# FreeBSD Loader: how to reread partition table?



## varnie (Jan 17, 2009)

hi all~
this is my first post here.

i have successfully installed FreeBSD 7.0 RELEASE which i've updated later to FreeBSD 7.1 RELEASE. i have two slices: first for FreeBSD system itself and the second one for my local files storage (music, videos, etc).

i have successfully installed FreeBSD loader as well.

the problem is that i absolutely have no ideas why FreeBSD loader keeps showing me:


> F1: FreeBSD
> F2: FreeBSD


inspite of the fact i have only *ONE* FreeBSD installed for sure.
of course if i tries to press "F2" i immediately gets message "invalid partition" and that's pretty clear.

well...
how to remove that strange "F2: FreeBSD" option from my FreeBSD Loader's menu ?? i wonder if there any ways of rereading partition table's data or whatever...

thanks for info! i appreciate your efforts.


----------



## danger@ (Jan 17, 2009)

I think you can do it with boot0cfg(8) command. Have a look at its manual page.


----------



## ephemera (Jan 17, 2009)

varnie said:
			
		

> well...
> how to remove that strange "F2: FreeBSD" option from my FreeBSD Loader's menu ?? i wonder if there any ways of rereading partition table's data or whatever...


The fbsd boot0 bootloader lists the primary partitions on the disk and allows you to select the partition you wish to boot from. 

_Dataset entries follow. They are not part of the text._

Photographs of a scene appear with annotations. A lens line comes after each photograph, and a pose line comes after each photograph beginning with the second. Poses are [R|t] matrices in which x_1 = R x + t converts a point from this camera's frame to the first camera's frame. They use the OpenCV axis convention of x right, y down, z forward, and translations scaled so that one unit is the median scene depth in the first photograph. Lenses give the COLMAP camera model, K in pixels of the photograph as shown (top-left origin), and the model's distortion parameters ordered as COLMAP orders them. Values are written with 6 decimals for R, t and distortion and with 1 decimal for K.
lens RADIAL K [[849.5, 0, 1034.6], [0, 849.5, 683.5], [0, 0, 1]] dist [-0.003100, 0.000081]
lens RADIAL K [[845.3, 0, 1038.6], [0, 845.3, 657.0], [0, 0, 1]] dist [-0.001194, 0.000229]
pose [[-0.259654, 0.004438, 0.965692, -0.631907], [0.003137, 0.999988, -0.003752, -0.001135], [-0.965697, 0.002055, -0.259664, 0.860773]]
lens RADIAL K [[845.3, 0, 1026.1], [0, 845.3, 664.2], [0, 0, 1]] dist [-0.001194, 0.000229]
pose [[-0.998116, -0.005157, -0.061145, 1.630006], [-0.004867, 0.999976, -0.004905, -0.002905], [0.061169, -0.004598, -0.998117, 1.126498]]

You don't ever need to configure the bootloader and I think that's a cool thing. Lets say you install some other OS in the third partition. As long as you don't remove boot0 from the mbr all you need to do is select the F3 option to boot the new OS.

Ofcourse, you can configure boot0 to not list a partition using boot0cfg(1) if you want to.


----------



## jb_fvwm2 (Jan 18, 2009)

you could install GAG and have the BSD one the "bsd icon" 
and the other partition some other OS more connotative of
music than the BSD one...  Just to answer people's questions
if they watch you boot the machine.
...
because,  the colors a bit more cheerful than default F1 F2...
....
of course, backup everything first...


----------



## cliedo (Jan 18, 2009)

If you used sysinstall and selected the second drive by accidently spacing which slices the second drive also, you can do a sysinstall as root and remove the slices from the second drive and review the man page that danger@
showed


----------



## varnie (Jan 20, 2009)

thanks for help.
yes, boot0cfg has been suitable for me and i forced FreeBSD loader to fix my "strange" "F2: FreeBSD" described above.

but i still didn't get idea why FreeBSD loader thought* there've been TWO FreeBSD installed on my harddrive? why it thought i can boot from 2nd slice (it doesn't marked as bootable if you curious)? 
it has sole partition formatted as UFS and there's NO FreeBSD installed there. it contains only music, video, etc..

any help?~


----------